Although the entries contain pictures, only their text goes into the copy, set down exactly.

═════ Input data

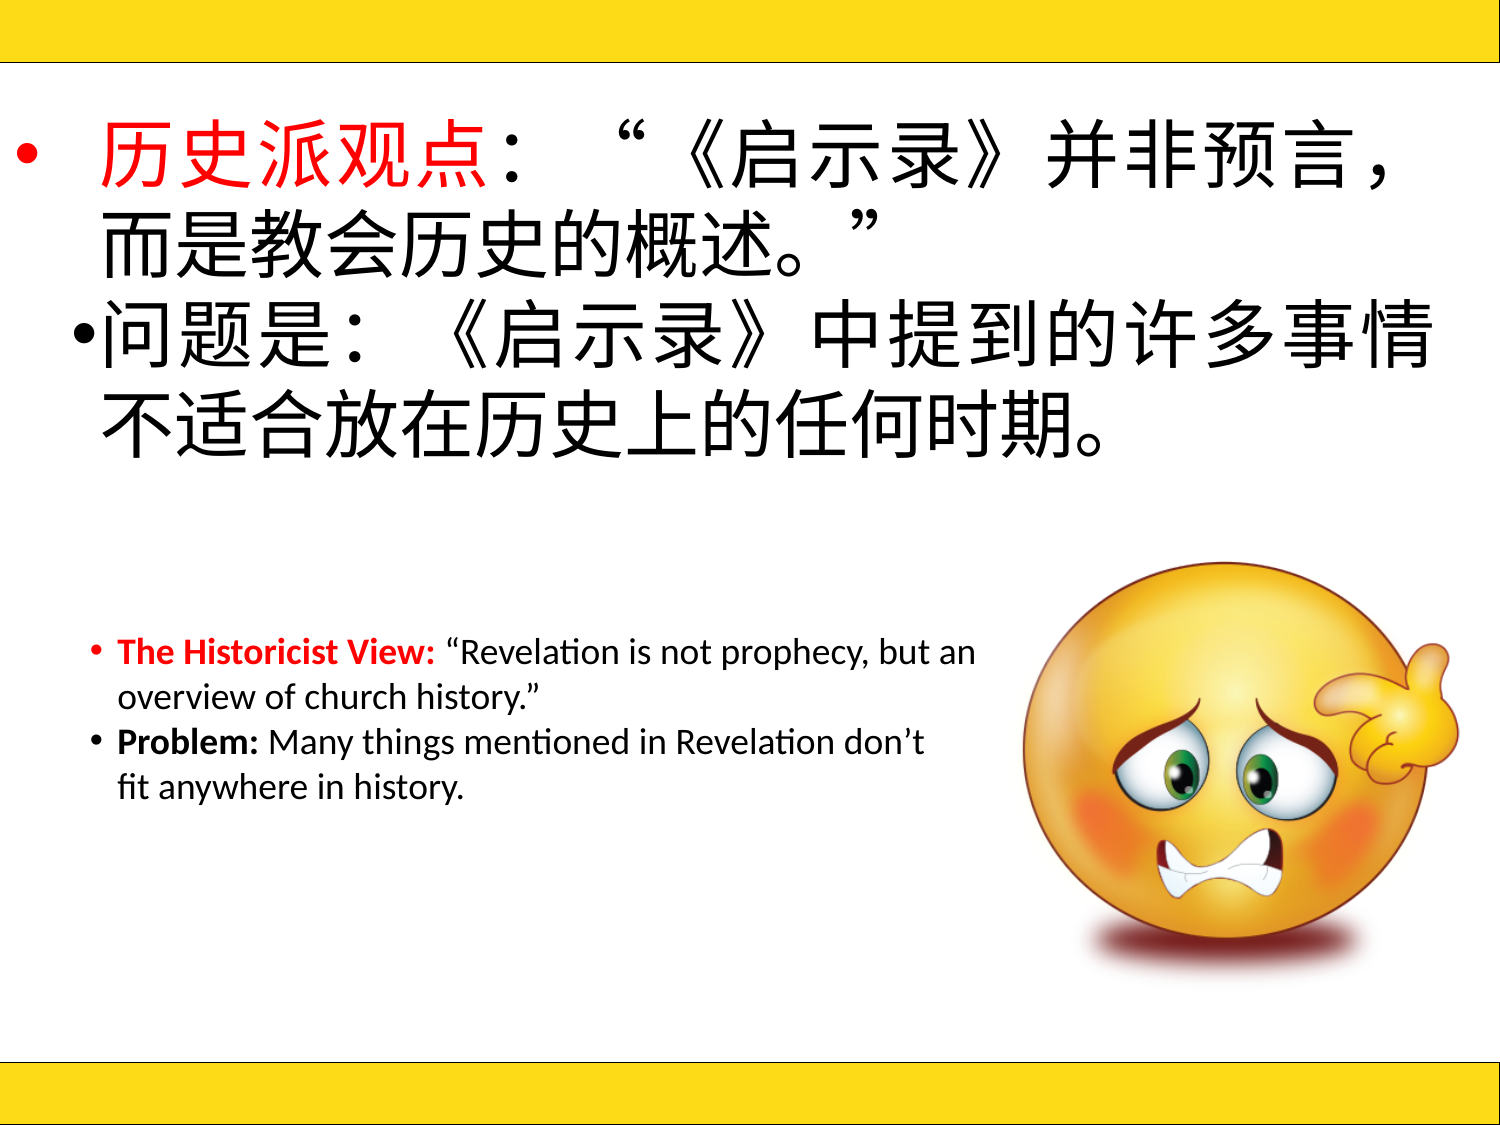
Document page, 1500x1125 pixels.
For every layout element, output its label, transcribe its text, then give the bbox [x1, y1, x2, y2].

picture [937, 474, 1500, 1076]
text_box [0, 0, 1500, 63]
text_box 历史派观点：“《启示录》并非预言，而是教会历史的概述。” 问题是：《启示录》中提到的许多事情不适合放在历史上的任何时期。 The Historicist View: “Revelation is not prophecy, but an overview of church history.” Problem: Many things mentioned in Revelation don’t fit anywhere in history. [0, 99, 1450, 815]
text_box [0, 1062, 1500, 1125]
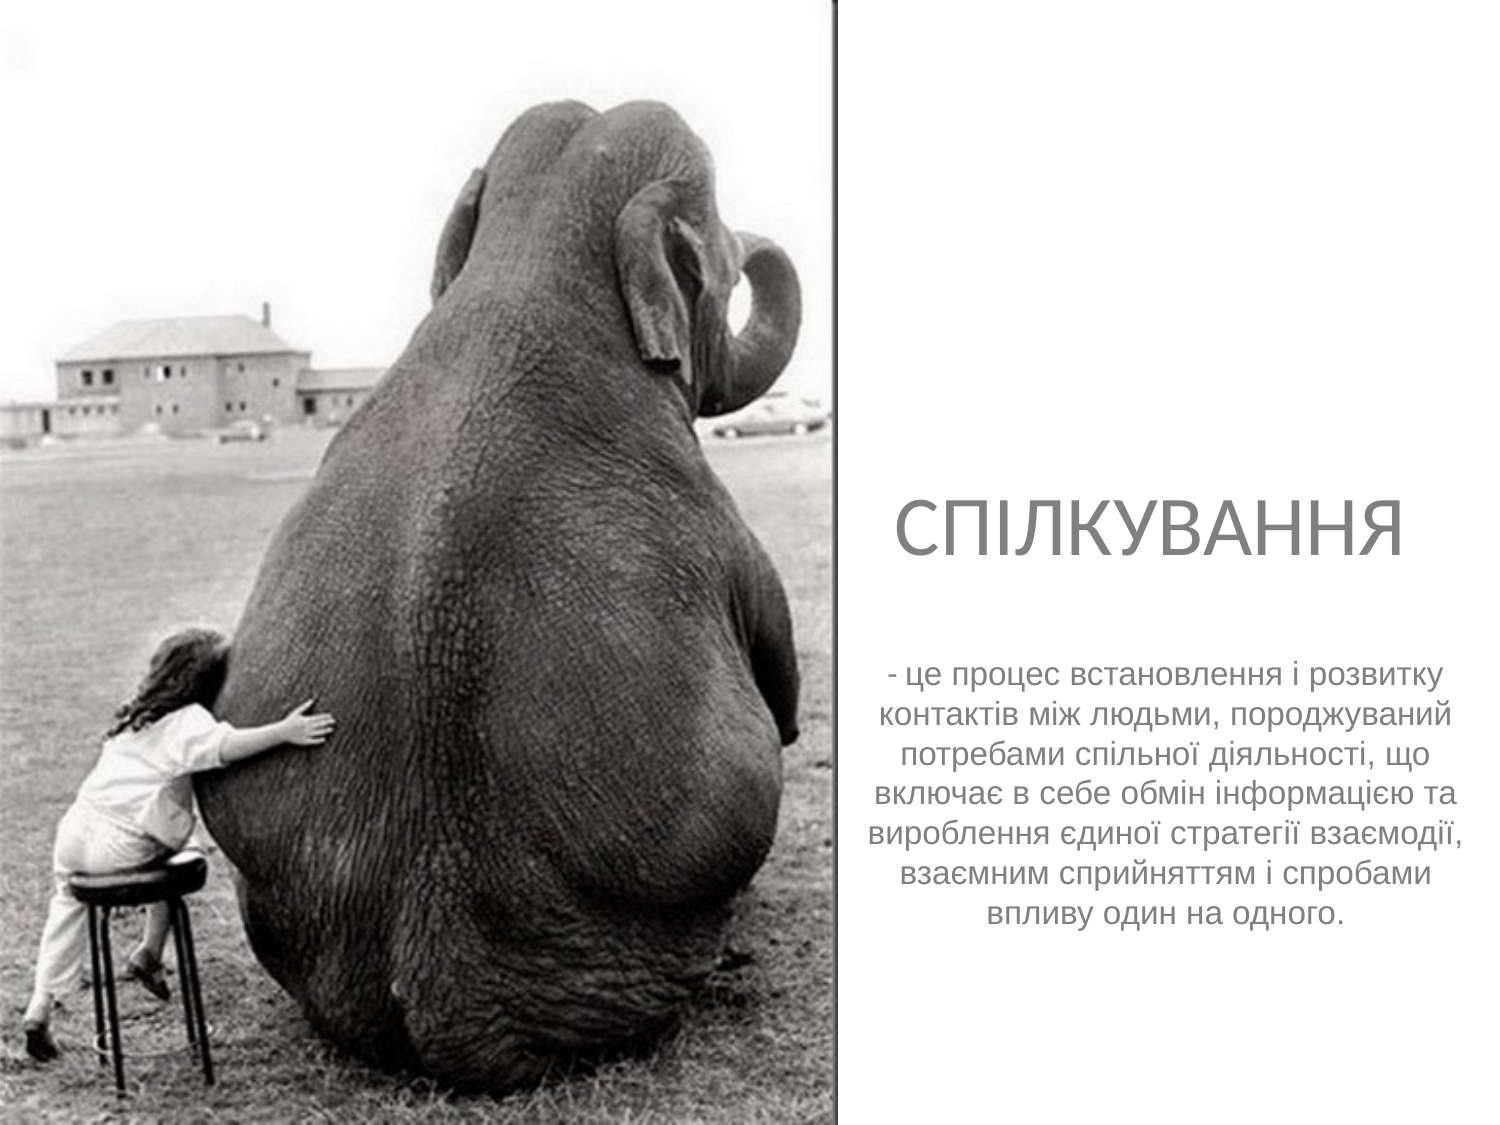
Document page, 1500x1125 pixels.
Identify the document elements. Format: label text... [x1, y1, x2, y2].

picture [0, 0, 838, 1125]
subtitle - це процес встановлення і розвитку контактів між людьми, породжуваний потребами спільної діяльності, що включає в себе обмін інформацією та вироблення єдиної стратегії взаємодії, взаємним сприйняттям і спробами впливу один на одного. [841, 644, 1500, 1125]
title СПІЛКУВАННЯ [867, 457, 1435, 586]
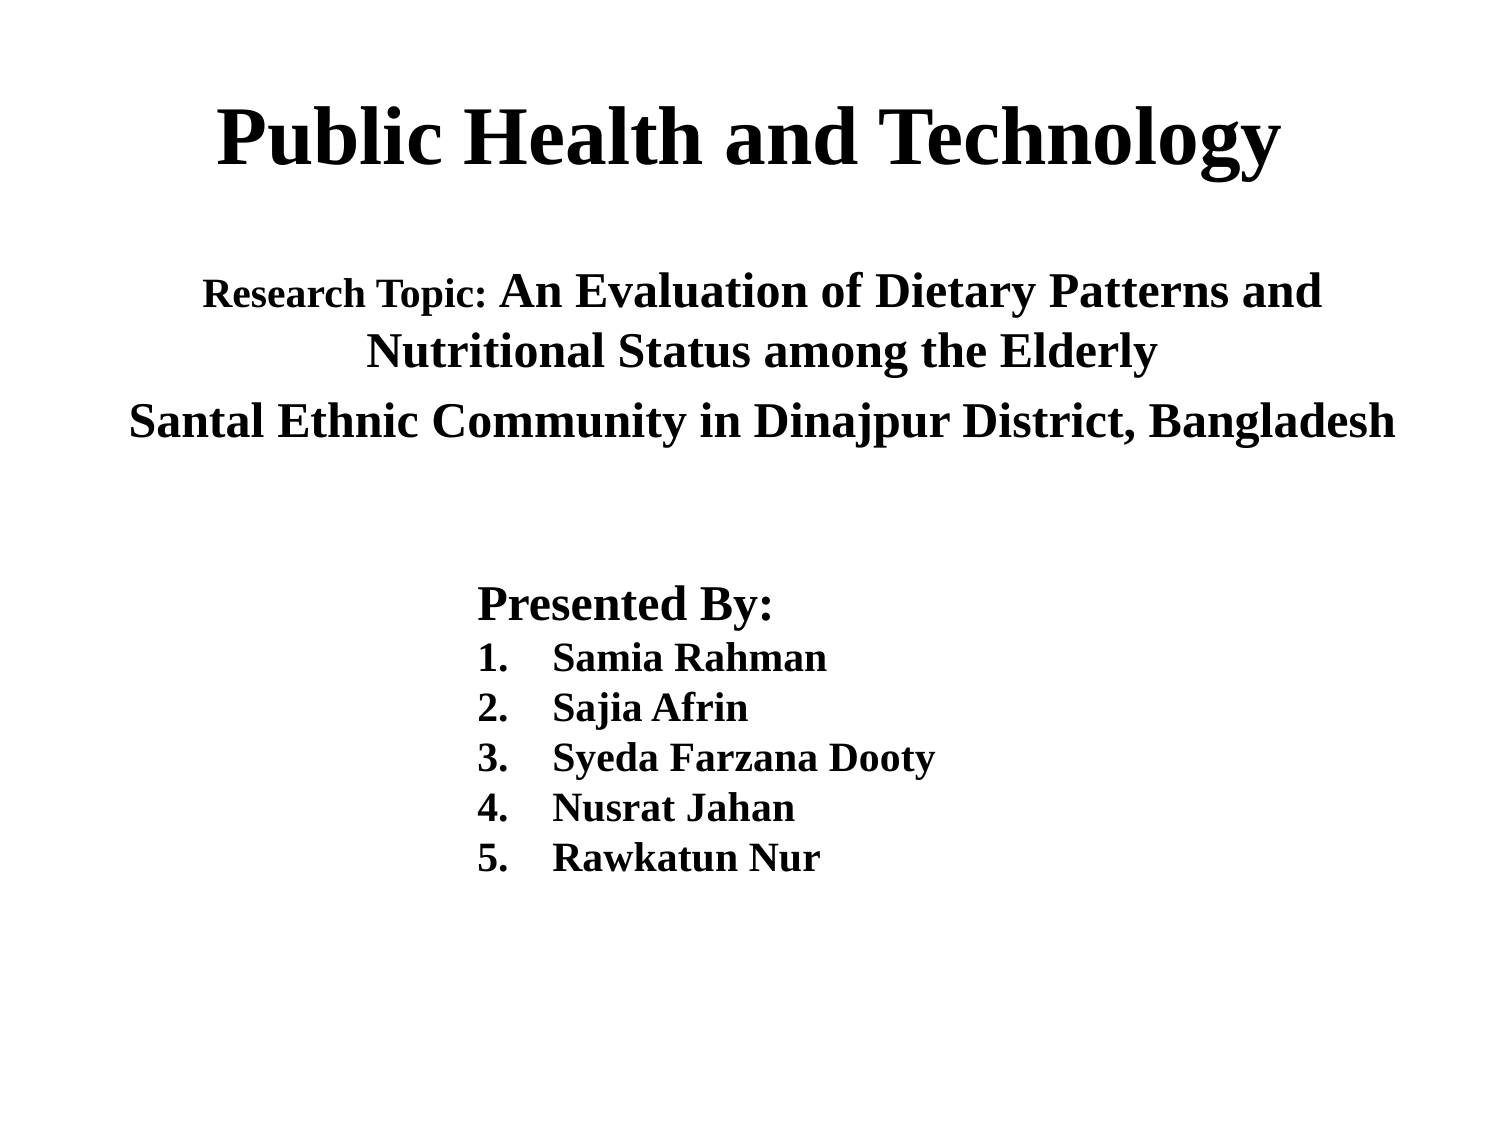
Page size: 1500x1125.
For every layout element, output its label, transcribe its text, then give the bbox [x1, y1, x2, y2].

text_box Presented By: Samia Rahman Sajia Afrin Syeda Farzana Dooty Nusrat Jahan Rawkatun Nur [462, 562, 1088, 948]
subtitle Research Topic: An Evaluation of Dietary Patterns and Nutritional Status among the Elderly Santal Ethnic Community in Dinajpur District, Bangladesh [112, 249, 1413, 538]
title Public Health and Technology [112, 62, 1388, 200]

══════════

Result for this task —
Document page, 1500x1125 pixels.
For every layout element, output its label, transcribe its text, then give the bbox [x1, y1, x2, y2].

picture [937, 474, 1500, 1076]
text_box [0, 0, 1500, 63]
text_box 历史派观点：“《启示录》并非预言，而是教会历史的概述。” 问题是：《启示录》中提到的许多事情不适合放在历史上的任何时期。 The Historicist View: “Revelation is not prophecy, but an overview of church history.” Problem: Many things mentioned in Revelation don’t fit anywhere in history. [0, 99, 1450, 815]
text_box [0, 1062, 1500, 1125]
Document page, 1500x1125 pixels.
Identify the document elements. Format: label text... [x1, y1, x2, y2].

picture [0, 0, 838, 1125]
subtitle - це процес встановлення і розвитку контактів між людьми, породжуваний потребами спільної діяльності, що включає в себе обмін інформацією та вироблення єдиної стратегії взаємодії, взаємним сприйняттям і спробами впливу один на одного. [841, 644, 1500, 1125]
title СПІЛКУВАННЯ [867, 457, 1435, 586]
Page size: 1500x1125.
For every layout element, output its label, transcribe its text, then give the bbox [x1, y1, x2, y2].

text_box Presented By: Samia Rahman Sajia Afrin Syeda Farzana Dooty Nusrat Jahan Rawkatun Nur [462, 562, 1088, 948]
subtitle Research Topic: An Evaluation of Dietary Patterns and Nutritional Status among the Elderly Santal Ethnic Community in Dinajpur District, Bangladesh [112, 249, 1413, 538]
title Public Health and Technology [112, 62, 1388, 200]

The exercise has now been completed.